Il y eut un long silence. « Votre respect des traditions est admirable, capitaine, mais stupide. Il est très possible que vous soyez le seul officier de l’Empire capable d’organiser une défense contre cette menace. Vos connaissances valent bien plus que votre vaisseau. Elles valent plus que tous les hommes qui sont à bord, maintenant que les civils sont évacués. Je ne peux pas vous permettre de mourir, capitaine. Vous allez quitter votre astronef même s’il faut pour cela que j’y envoie un nouveau commandant de bord.
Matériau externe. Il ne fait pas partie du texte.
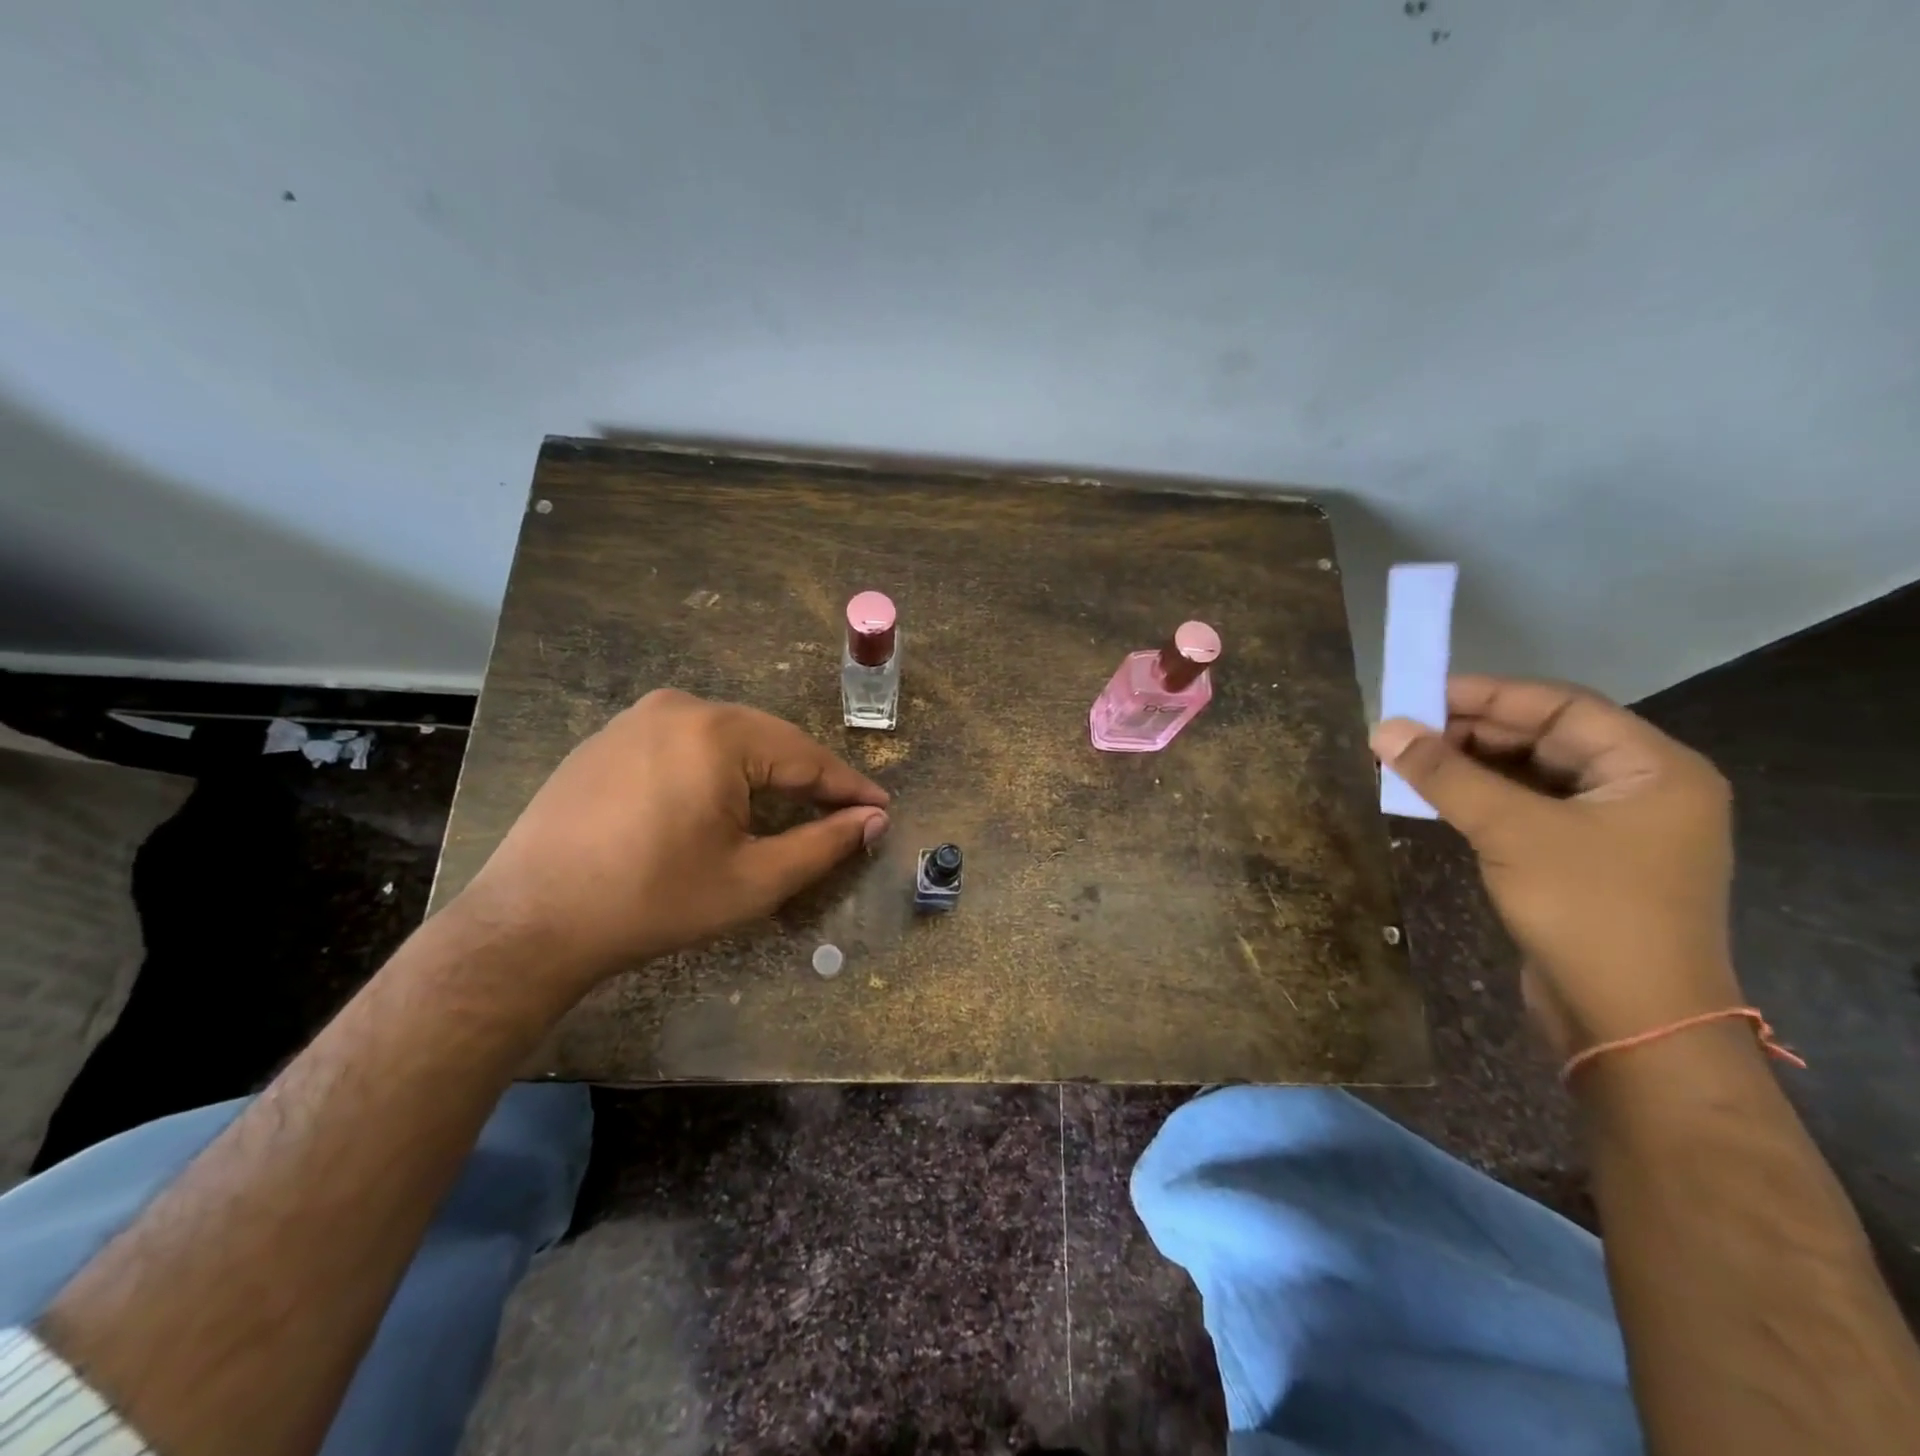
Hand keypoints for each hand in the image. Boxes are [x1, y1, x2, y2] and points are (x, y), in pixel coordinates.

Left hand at [454, 690, 888, 989]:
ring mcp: (636, 718)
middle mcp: (678, 707)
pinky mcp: (608, 738)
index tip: (881, 808)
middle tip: (840, 814)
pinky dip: (716, 770)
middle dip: (806, 779)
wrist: (528, 923)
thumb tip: (874, 820)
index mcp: (717, 732)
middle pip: (767, 740)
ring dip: (763, 773)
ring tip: (788, 810)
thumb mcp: (753, 880)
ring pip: (726, 739)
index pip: (806, 755)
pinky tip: (719, 803)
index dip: (849, 787)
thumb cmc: (653, 902)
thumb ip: (824, 844)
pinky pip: (685, 744)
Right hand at [1371, 674, 1741, 1055]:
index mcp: (1653, 768)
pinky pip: (1527, 810)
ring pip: (1531, 775)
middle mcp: (1641, 789)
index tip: (1420, 694)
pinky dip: (1481, 799)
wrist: (1631, 1022)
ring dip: (1470, 766)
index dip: (1488, 695)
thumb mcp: (1510, 830)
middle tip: (1405, 730)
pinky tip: (1435, 797)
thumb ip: (1445, 775)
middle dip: (1472, 732)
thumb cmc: (1587, 909)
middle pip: (1546, 738)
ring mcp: (1613, 828)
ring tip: (1408, 760)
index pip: (1561, 707)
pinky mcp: (1583, 861)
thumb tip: (1383, 728)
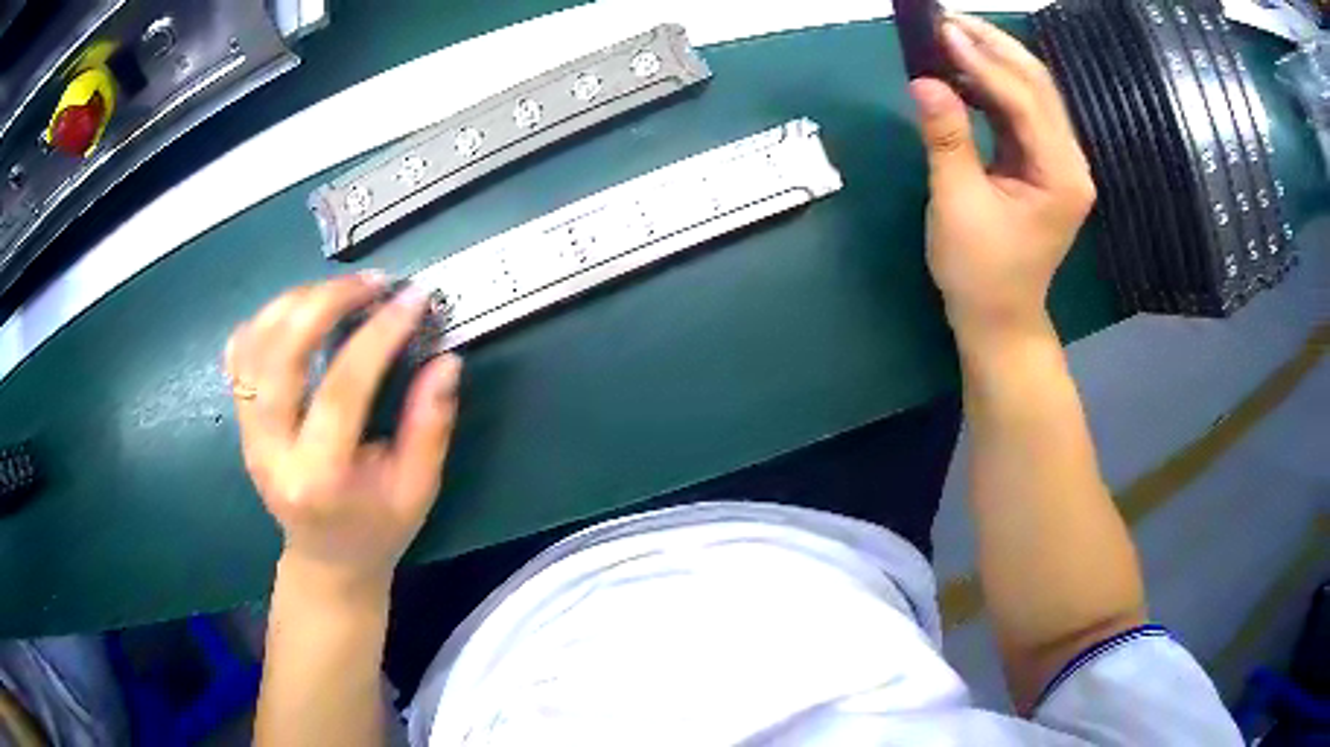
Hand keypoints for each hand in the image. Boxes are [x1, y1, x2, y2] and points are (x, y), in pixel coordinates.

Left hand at [225, 274, 462, 589]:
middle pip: (281, 354)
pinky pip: (239, 352)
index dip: (378, 336)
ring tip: (339, 290)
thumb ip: (430, 425)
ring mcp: (248, 432)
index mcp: (319, 477)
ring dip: (296, 301)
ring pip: (253, 343)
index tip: (412, 300)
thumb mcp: (418, 489)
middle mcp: (271, 450)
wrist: (326, 558)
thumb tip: (446, 360)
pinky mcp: (241, 420)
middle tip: (370, 283)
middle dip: (326, 301)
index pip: (342, 389)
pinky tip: (300, 312)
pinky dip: (266, 318)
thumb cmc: (377, 529)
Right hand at [912, 14, 1095, 344]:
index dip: (982, 61)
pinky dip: (992, 86)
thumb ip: (946, 138)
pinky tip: (963, 71)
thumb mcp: (957, 205)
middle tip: (947, 19)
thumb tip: (924, 81)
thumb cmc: (980, 273)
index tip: (941, 30)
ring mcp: (1059, 161)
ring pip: (1031, 93)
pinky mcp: (1042, 163)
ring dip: (992, 60)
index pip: (1024, 100)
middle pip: (1037, 85)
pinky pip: (1020, 111)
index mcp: (1060, 175)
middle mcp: (1069, 161)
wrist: (1000, 317)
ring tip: (950, 35)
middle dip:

— Il ne me retrouverait pas, amiral. Veuillez m’excusez, j’ai du travail.

— Arrêtez ! » Il y eut un autre instant silencieux. « Très bien, capitaine, nous allons établir un compromis. Si vous voulez bien rester en communication avec moi, je vous permettrai de rester à bord du Mac-Arthur jusqu’à ce que vous l’ayez sabordé. Mais, à l’instant précis où vous ne serez plus en contact avec moi, à cette seconde-là vous ne commanderez plus rien. Dois-je envoyer le commandant Borman ? »

L’ennui, c’est qu’il a raison, pensa Rod. Le Mac-Arthur est perdu. Cargill pourrait faire sortir les hommes aussi bien que moi. Peut-être sais-je effectivement des choses importantes. Mais c’est mon vaisseau ! « J’accepte votre proposition, amiral. Je pourrai de toute façon mieux diriger les opérations d’ici. La passerelle est isolée du reste du monde.